• Your objective
Format all the rows below as a JSON list of strings, with one string for each line and no blank lines.

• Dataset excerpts

===============

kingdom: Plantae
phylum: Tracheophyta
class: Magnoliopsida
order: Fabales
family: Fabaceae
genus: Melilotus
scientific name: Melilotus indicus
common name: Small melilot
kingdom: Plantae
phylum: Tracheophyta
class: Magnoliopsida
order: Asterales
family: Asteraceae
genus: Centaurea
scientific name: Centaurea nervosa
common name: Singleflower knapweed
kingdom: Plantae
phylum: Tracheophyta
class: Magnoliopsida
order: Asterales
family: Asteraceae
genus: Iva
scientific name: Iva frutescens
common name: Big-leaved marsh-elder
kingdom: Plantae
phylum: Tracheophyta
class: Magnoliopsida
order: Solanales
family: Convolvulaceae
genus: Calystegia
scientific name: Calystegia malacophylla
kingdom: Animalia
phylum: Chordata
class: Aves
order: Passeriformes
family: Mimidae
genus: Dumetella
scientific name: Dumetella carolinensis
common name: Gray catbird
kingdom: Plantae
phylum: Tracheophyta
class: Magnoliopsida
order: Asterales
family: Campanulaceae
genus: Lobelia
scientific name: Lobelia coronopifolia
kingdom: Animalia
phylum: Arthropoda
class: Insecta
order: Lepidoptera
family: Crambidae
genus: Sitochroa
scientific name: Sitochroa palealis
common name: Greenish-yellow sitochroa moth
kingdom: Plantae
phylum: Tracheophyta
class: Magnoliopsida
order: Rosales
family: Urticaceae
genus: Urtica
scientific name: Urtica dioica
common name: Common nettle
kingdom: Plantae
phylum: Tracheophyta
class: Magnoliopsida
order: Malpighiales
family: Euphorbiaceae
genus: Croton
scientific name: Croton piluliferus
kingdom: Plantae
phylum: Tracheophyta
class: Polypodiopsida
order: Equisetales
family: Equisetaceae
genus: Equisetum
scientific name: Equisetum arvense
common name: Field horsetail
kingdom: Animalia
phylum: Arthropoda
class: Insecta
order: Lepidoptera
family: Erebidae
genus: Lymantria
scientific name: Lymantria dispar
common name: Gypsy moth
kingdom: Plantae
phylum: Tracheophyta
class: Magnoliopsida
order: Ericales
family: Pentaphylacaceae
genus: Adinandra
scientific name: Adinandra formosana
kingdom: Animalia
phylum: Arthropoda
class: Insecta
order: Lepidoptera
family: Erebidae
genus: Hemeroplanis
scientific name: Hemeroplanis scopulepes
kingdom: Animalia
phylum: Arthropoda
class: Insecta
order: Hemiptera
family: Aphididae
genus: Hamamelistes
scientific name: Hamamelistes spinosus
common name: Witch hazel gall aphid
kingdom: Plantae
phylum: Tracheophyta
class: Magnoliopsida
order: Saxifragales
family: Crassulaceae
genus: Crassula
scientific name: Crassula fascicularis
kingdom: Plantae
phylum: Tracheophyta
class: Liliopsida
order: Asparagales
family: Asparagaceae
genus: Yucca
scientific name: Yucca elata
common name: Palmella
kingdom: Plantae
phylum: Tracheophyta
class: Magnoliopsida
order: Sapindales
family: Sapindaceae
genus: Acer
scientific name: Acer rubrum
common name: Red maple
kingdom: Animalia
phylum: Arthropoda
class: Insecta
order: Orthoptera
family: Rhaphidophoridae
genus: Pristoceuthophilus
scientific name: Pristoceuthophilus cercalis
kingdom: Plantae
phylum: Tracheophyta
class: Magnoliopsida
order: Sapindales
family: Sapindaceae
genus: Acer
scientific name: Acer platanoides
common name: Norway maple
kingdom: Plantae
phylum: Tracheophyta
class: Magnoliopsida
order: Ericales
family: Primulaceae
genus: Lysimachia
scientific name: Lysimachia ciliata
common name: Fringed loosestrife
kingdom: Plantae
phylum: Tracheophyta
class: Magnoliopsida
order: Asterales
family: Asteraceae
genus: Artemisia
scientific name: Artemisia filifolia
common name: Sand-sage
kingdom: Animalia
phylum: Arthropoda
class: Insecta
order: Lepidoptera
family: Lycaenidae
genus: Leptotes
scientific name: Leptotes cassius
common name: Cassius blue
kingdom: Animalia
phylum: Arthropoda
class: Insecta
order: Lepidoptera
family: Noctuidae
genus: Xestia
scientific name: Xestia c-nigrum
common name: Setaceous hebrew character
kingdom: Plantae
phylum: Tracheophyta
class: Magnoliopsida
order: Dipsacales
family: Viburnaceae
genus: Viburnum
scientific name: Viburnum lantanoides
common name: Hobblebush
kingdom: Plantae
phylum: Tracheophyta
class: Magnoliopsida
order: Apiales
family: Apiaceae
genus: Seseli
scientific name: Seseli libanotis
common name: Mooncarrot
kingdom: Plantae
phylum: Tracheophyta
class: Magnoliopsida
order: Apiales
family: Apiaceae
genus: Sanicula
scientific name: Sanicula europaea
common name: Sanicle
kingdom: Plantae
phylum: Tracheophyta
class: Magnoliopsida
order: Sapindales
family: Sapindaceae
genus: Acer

===============

• Result of this exercise
[
  "kingdom: Plantae",
  "phylum: Tracheophyta",
  "class: Magnoliopsida",
  "order: Fabales",
  "family: Fabaceae",
  "genus: Melilotus",
  "scientific name: Melilotus indicus",
  "common name: Small melilot",
  "kingdom: Plantae",
  "phylum: Tracheophyta",
  "class: Magnoliopsida",
  "order: Asterales",
  "family: Asteraceae",
  "genus: Centaurea",
  "scientific name: Centaurea nervosa",
  "common name: Singleflower knapweed",
  "kingdom: Plantae",
  "phylum: Tracheophyta",
  "class: Magnoliopsida",
  "order: Asterales",
  "family: Asteraceae",
  "genus: Iva",
  "scientific name: Iva frutescens",
  "common name: Big-leaved marsh-elder",
  "kingdom: Plantae",
  "phylum: Tracheophyta",
  "class: Magnoliopsida",
  "order: Solanales",
  "family: Convolvulaceae",
  "genus: Calystegia",
  "scientific name: Calystegia malacophylla",
  "kingdom: Animalia",
  "phylum: Chordata",
  "class: Aves",
  "order: Passeriformes",
  "family: Mimidae",
  "genus: Dumetella",
  "scientific name: Dumetella carolinensis",
  "common name: Gray catbird",
  "kingdom: Plantae",
  "phylum: Tracheophyta",
  "class: Magnoliopsida",
  "order: Asterales",
  "family: Campanulaceae",
  "genus: Lobelia",
  "scientific name: Lobelia coronopifolia",
  "kingdom: Animalia",
  "phylum: Arthropoda",
  "class: Insecta",
  "order: Lepidoptera",
  "family: Crambidae",
  "genus: Sitochroa",
  "scientific name: Sitochroa palealis",
  "common name: Greenish-yellow sitochroa moth",
  "kingdom: Plantae",
  "phylum: Tracheophyta",
  "class: Magnoliopsida",
  "order: Rosales",
  "family: Urticaceae",
  "genus: Urtica",
  "scientific name: Urtica dioica",
  "common name: Common nettle",
  "kingdom: Plantae",
  "phylum: Tracheophyta",
  "class: Magnoliopsida",
  "order: Malpighiales",
  "family: Euphorbiaceae",
  "genus: Croton",
  "scientific name: Croton piluliferus",
  "kingdom: Plantae",
  "phylum: Tracheophyta",
  "class: Polypodiopsida",
  "order: Equisetales",
  "family: Equisetaceae",
  "genus: Equisetum",
  "scientific name: Equisetum arvense",
  "common name: Field horsetail",
  "kingdom: Animalia",
  "phylum: Arthropoda",
  "class: Insecta",
  "order: Lepidoptera",
  "family: Erebidae",
  "genus: Lymantria",
  "scientific name: Lymantria dispar",
  "common name: Gypsy moth",
  "kingdom: Plantae",
  "phylum: Tracheophyta",
  "class: Magnoliopsida",
  "order: Ericales",
  "family: Pentaphylacaceae",
  "genus: Adinandra",
  "scientific name: Adinandra formosana",
  "kingdom: Animalia",
  "phylum: Arthropoda",
  "class: Insecta",
  "order: Lepidoptera",
  "family: Erebidae",
  "genus: Hemeroplanis",
  "scientific name: Hemeroplanis scopulepes",
  "kingdom: Animalia",
  "phylum: Arthropoda",
  "class: Insecta",
  "order: Hemiptera",
  "family: Aphididae",
  "genus: Hamamelistes",
  "scientific name: Hamamelistes spinosus",
  "common name: Witch hazel gall aphid",
  "kingdom: Plantae",
  "phylum: Tracheophyta",
  "class: Magnoliopsida",
  "order: Saxifragales",
  "family: Crassulaceae",
  "genus: Crassula",
  "scientific name: Crassula fascicularis",
  "kingdom: Plantae",
  "phylum: Tracheophyta",
  "class: Liliopsida",
  "order: Asparagales",
  "family: Asparagaceae",
  "genus: Yucca",
  "scientific name: Yucca elata",
  "common name: Palmella",
  "kingdom: Plantae",
  "phylum: Tracheophyta",
  "class: Magnoliopsida",
  "order: Sapindales",
  "family: Sapindaceae",
  "genus: Acer",
  "scientific name: Acer rubrum",
  "common name: Red maple",
  "kingdom: Animalia",
  "phylum: Arthropoda",
  "class: Insecta",
  "order: Orthoptera",
  "family: Rhaphidophoridae",
  "genus: Pristoceuthophilus",
  "scientific name: Pristoceuthophilus cercalis",
  "kingdom: Plantae",
  "phylum: Tracheophyta",
  "class: Magnoliopsida",
  "order: Sapindales",
  "family: Sapindaceae",
  "genus: Acer",
  "scientific name: Acer platanoides",
  "common name: Norway maple",
  "kingdom: Plantae",
  "phylum: Tracheophyta",
  "class: Magnoliopsida",
  "order: Ericales",
  "family: Primulaceae",
  "genus: Lysimachia",
  "scientific name: Lysimachia ciliata",
  "common name: Fringed loosestrife",
  "kingdom: Plantae",
  "phylum: Tracheophyta",
  "class: Magnoliopsida",
  "order: Asterales",
  "family: Asteraceae",
  "genus: Artemisia",
  "scientific name: Artemisia filifolia",
  "common name: Sand-sage",
  "kingdom: Animalia",
  "phylum: Arthropoda",
  "class: Insecta",
  "order: Lepidoptera",
  "family: Lycaenidae",
  "genus: Leptotes",
  "scientific name: Leptotes cassius",
  "common name: Cassius blue",
  "kingdom: Animalia",
  "phylum: Arthropoda",
  "class: Insecta",
  "order: Lepidoptera",
  "family: Noctuidae",
  "genus: Xestia",
  "scientific name: Xestia c-nigrum",
  "common name: Setaceous hebrew character",
  "kingdom: Plantae",
  "phylum: Tracheophyta",
  "class: Magnoliopsida",
  "order: Dipsacales",
  "family: Viburnaceae",
  "genus: Viburnum",
  "scientific name: Viburnum lantanoides",
  "common name: Hobblebush",
  "kingdom: Plantae",
  "phylum: Tracheophyta",
  "class: Magnoliopsida",
  "order: Apiales",
  "family: Apiaceae",
  "genus: Seseli",
  "scientific name: Seseli libanotis",
  "common name: Mooncarrot",
  "kingdom: Plantae",
  "phylum: Tracheophyta",
  "class: Magnoliopsida",
  "order: Apiales",
  "family: Apiaceae",
  "genus: Sanicula",
  "scientific name: Sanicula europaea",
  "common name: Sanicle",
  "kingdom: Plantae",
  "phylum: Tracheophyta",
  "class: Magnoliopsida",
  "order: Sapindales",
  "family: Sapindaceae",
  "genus: Acer"
]